After a strong push from Sen. John McCain's allies, the war in Iraq has moved back to center stage in the presidential election, with McCain attacking Sen. Barack Obama for making up his mind about the war without visiting the war zone and Obama charging that McCain has yet to learn the lessons of President Bush's mistakes.

"The next commander in chief is going to have to make decisions that will either lead to peace and security in Iraq or chaos and conflict," said Alex Conant, a spokesman for the Republican National Committee, sounding a theme that Republicans have pushed all week. "The voters need to know how the candidates will make that decision. And the fact that there are 2-year-old Iraqi children who weren't born the last time Obama was in their country raises questions about what he is making his decisions on."

Obama aides said yesterday that the senator from Illinois is now considering a trip to Iraq as part of a long-deferred foreign tour. But they made it clear that he intends to assess how best to withdraw U.S. forces, not to reconsider whether they should be withdrawn. And they responded that none of McCain's trips to Iraq has been illuminating enough to dislodge his commitment to Bush's war policies.

"For all the travel that he's done, what we're looking at is John McCain wanting to double down on George Bush's foreign policy, to leave our troops there for 100 years instead of putting pressure on the Iraqis to come to some sort of political reconciliation," said Obama communications director Robert Gibbs.

Both campaigns think the Iraq debate will work to their advantage. McCain and the Republican Party will use it to paint their likely general-election opponent as a foreign policy naif, too weak to defend the country. Obama and his Democratic allies will turn the war into a proxy for their efforts to portray a McCain victory as a third Bush term.

But new public opinion polling suggests the war is more a wild card than a slam dunk for either side. While voters still see the invasion of Iraq as a mistake, they are divided about the current course of the war and where to go from here. McCain continues to be favored as the candidate most trusted on the issue -- albeit with a statistically insignificant edge. But most Americans favor Obama's central position, withdrawing combat forces.

"What's surprising to me is that a Republican is doing better than a Democrat on this issue at all," said Andrew Kohut, president of the Pew Research Center for the People and the Press, which released a new national poll on the election yesterday. "That really says something about the lingering doubts and concerns voters have with Obama."

Republican strategists think the fight over Iraq may be the strongest ground for McCain to fight on. If nothing else, it pulls the campaign away from the domestic issues that voters want addressed but which favor the Democrats.

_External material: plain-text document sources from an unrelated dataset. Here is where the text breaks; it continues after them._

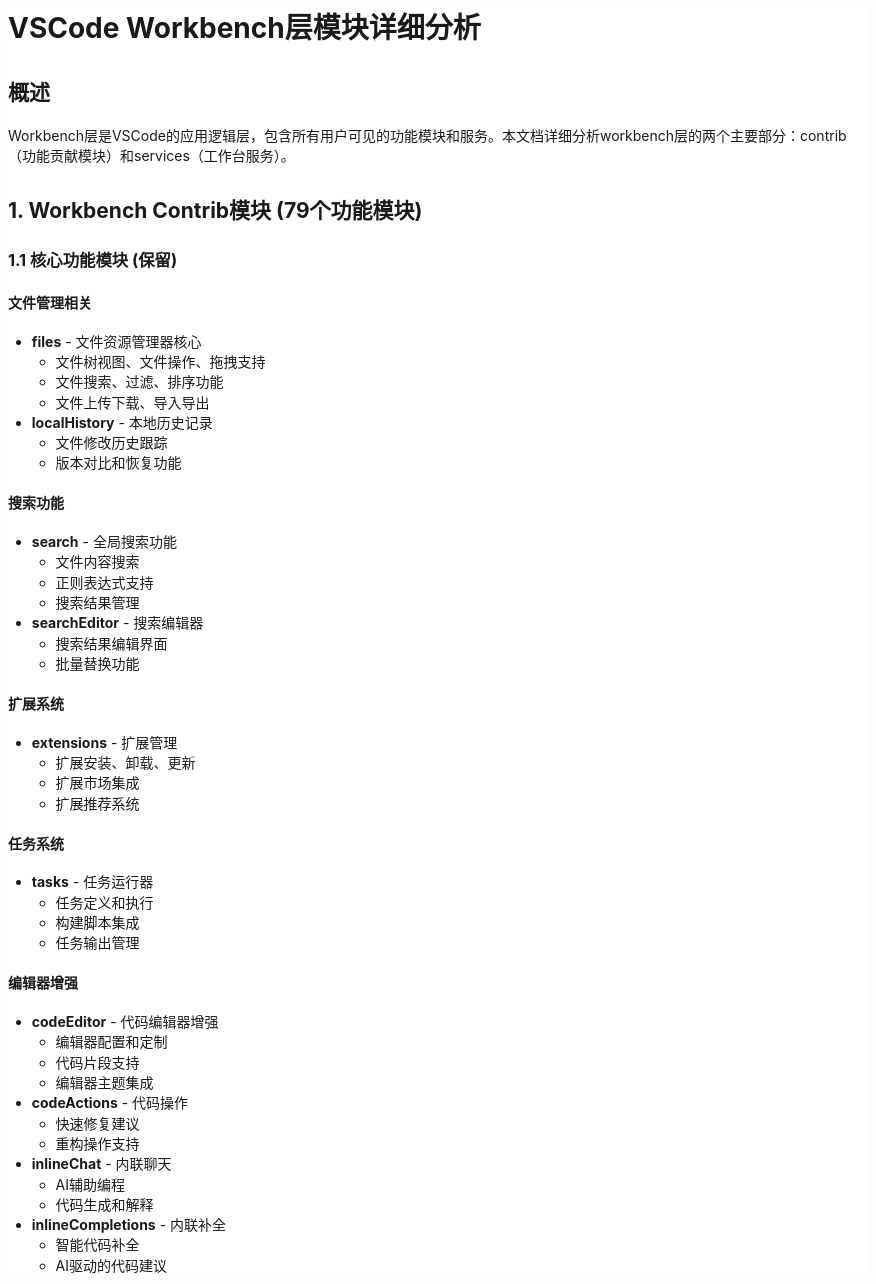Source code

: # VSCode Workbench层模块详细分析

## 概述

Workbench层是VSCode的应用逻辑层，包含所有用户可见的功能模块和服务。本文档详细分析workbench层的两个主要部分：contrib（功能贡献模块）和services（工作台服务）。

## 1. Workbench Contrib模块 (79个功能模块)

### 1.1 核心功能模块 (保留)

#### **文件管理相关**
- **files** - 文件资源管理器核心
  - 文件树视图、文件操作、拖拽支持
  - 文件搜索、过滤、排序功能
  - 文件上传下载、导入导出
- **localHistory** - 本地历史记录
  - 文件修改历史跟踪
  - 版本对比和恢复功能

#### **搜索功能**
- **search** - 全局搜索功能
  - 文件内容搜索
  - 正则表达式支持
  - 搜索结果管理
- **searchEditor** - 搜索编辑器
  - 搜索结果编辑界面
  - 批量替换功能

#### **扩展系统**
- **extensions** - 扩展管理
  - 扩展安装、卸载、更新
  - 扩展市场集成
  - 扩展推荐系统

#### **任务系统**
- **tasks** - 任务运行器
  - 任务定义和执行
  - 构建脚本集成
  - 任务输出管理

#### **编辑器增强**
- **codeEditor** - 代码编辑器增强
  - 编辑器配置和定制
  - 代码片段支持
  - 编辑器主题集成
- **codeActions** - 代码操作
  - 快速修复建议
  - 重构操作支持
- **inlineChat** - 内联聊天
  - AI辅助编程
  - 代码生成和解释
- **inlineCompletions** - 内联补全
  - 智能代码补全
  - AI驱动的代码建议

The Pew poll found McCain and Obama to be in a virtual tie over which candidate would do a better job handling the war, with 46 percent favoring McCain and 43 percent siding with Obama. That deadlock comes despite Pew polling last month that found that 56 percent favor withdrawing U.S. troops either immediately or over the next year or two.

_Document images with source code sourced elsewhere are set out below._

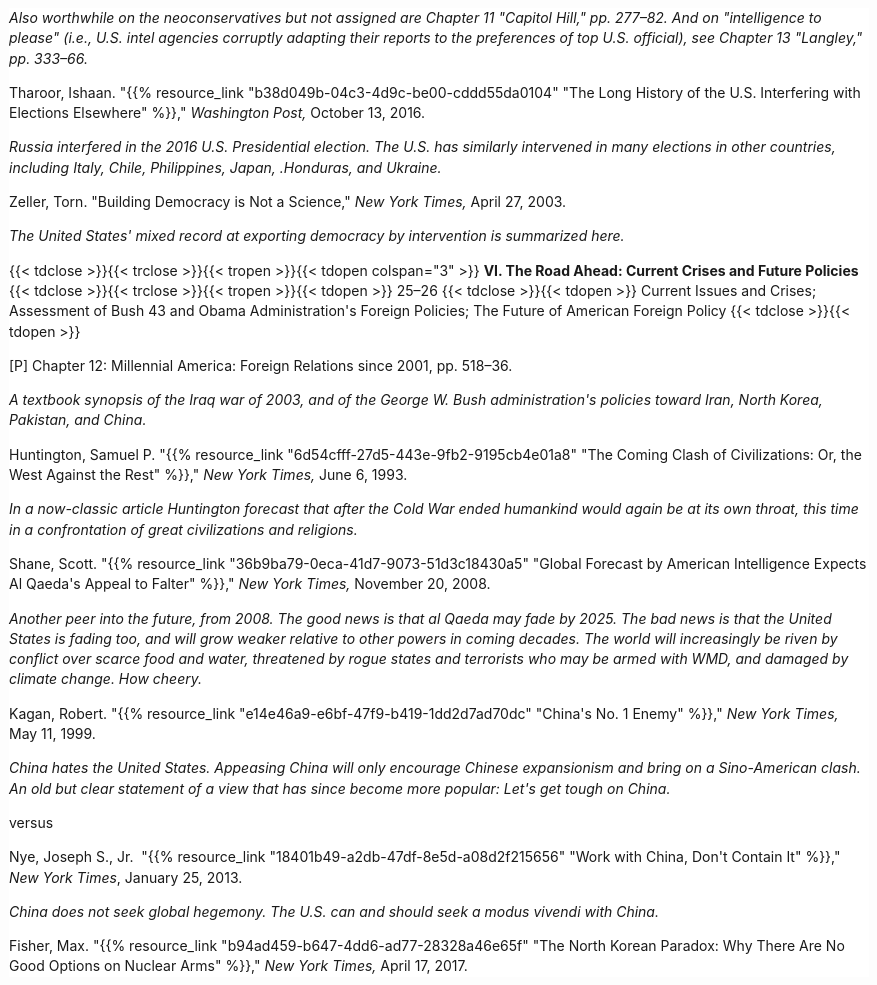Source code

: *Also worthwhile on the neoconservatives but not assigned are Chapter 11 "Capitol Hill," pp. 277–82. And on "intelligence to please" (i.e., U.S. intel agencies corruptly adapting their reports to the preferences of top U.S. official), see Chapter 13 "Langley," pp. 333–66.*

Tharoor, Ishaan. "{{% resource_link "b38d049b-04c3-4d9c-be00-cddd55da0104" "The Long History of the U.S. Interfering with Elections Elsewhere" %}}," *Washington Post,* October 13, 2016.

*Russia interfered in the 2016 U.S. Presidential election. The U.S. has similarly intervened in many elections in other countries, including Italy, Chile, Philippines, Japan, .Honduras, and Ukraine.*

Zeller, Torn. "Building Democracy is Not a Science," *New York Times,* April 27, 2003.

*The United States' mixed record at exporting democracy by intervention is summarized here.*

{{< tdclose >}}{{< trclose >}}{{< tropen >}}{{< tdopen colspan="3" >}}
**VI. The Road Ahead: Current Crises and Future Policies**
{{< tdclose >}}{{< trclose >}}{{< tropen >}}{{< tdopen >}}
25–26
{{< tdclose >}}{{< tdopen >}}
Current Issues and Crises; Assessment of Bush 43 and Obama Administration's Foreign Policies; The Future of American Foreign Policy
{{< tdclose >}}{{< tdopen >}}

\[P\] Chapter 12: Millennial America: Foreign Relations since 2001, pp. 518–36.

*A textbook synopsis of the Iraq war of 2003, and of the George W. Bush administration's policies toward Iran, North Korea, Pakistan, and China.*

Huntington, Samuel P. "{{% resource_link "6d54cfff-27d5-443e-9fb2-9195cb4e01a8" "The Coming Clash of Civilizations: Or, the West Against the Rest" %}}," *New York Times,* June 6, 1993.

*In a now-classic article Huntington forecast that after the Cold War ended humankind would again be at its own throat, this time in a confrontation of great civilizations and religions.*

Shane, Scott. "{{% resource_link "36b9ba79-0eca-41d7-9073-51d3c18430a5" "Global Forecast by American Intelligence Expects Al Qaeda's Appeal to Falter" %}}," *New York Times,* November 20, 2008.

*Another peer into the future, from 2008. The good news is that al Qaeda may fade by 2025. The bad news is that the United States is fading too, and will grow weaker relative to other powers in coming decades. The world will increasingly be riven by conflict over scarce food and water, threatened by rogue states and terrorists who may be armed with WMD, and damaged by climate change. How cheery.*

Kagan, Robert. "{{% resource_link "e14e46a9-e6bf-47f9-b419-1dd2d7ad70dc" "China's No. 1 Enemy" %}}," *New York Times,* May 11, 1999.

*China hates the United States. Appeasing China will only encourage Chinese expansionism and bring on a Sino-American clash. An old but clear statement of a view that has since become more popular: Let's get tough on China.*

versus

Nye, Joseph S., Jr.  "{{% resource_link "18401b49-a2db-47df-8e5d-a08d2f215656" "Work with China, Don't Contain It" %}}," *New York Times*, January 25, 2013.

*China does not seek global hegemony. The U.S. can and should seek a modus vivendi with China.*

Fisher, Max. "{{% resource_link "b94ad459-b647-4dd6-ad77-28328a46e65f" "The North Korean Paradox: Why There Are No Good Options on Nuclear Arms" %}}," *New York Times,* April 17, 2017.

"There's one candidate that believes we have to bring the war to a careful, responsible end and another who believes we ought to park ourselves there for another 100 years," Gibbs said. "We think Senator McCain is just wrong."

McCain's current edge on the issue is far tighter than the lead of 50 percent to 38 percent that he held in April, but the war is clearly better territory for him than any domestic issue. Obama holds clear advantages on the economy, energy and health care and has a narrow 47-44 lead overall.

"I think he's very susceptible to the question of whether he is indeed in touch with what's going on on the ground, whether he is aware of the implications of defeat in Iraq," said Pete Hegseth, an Iraq war veteran and chairman of Veterans for Freedom, an independent group whose Internet advertisements last weekend began goading Obama to visit the country.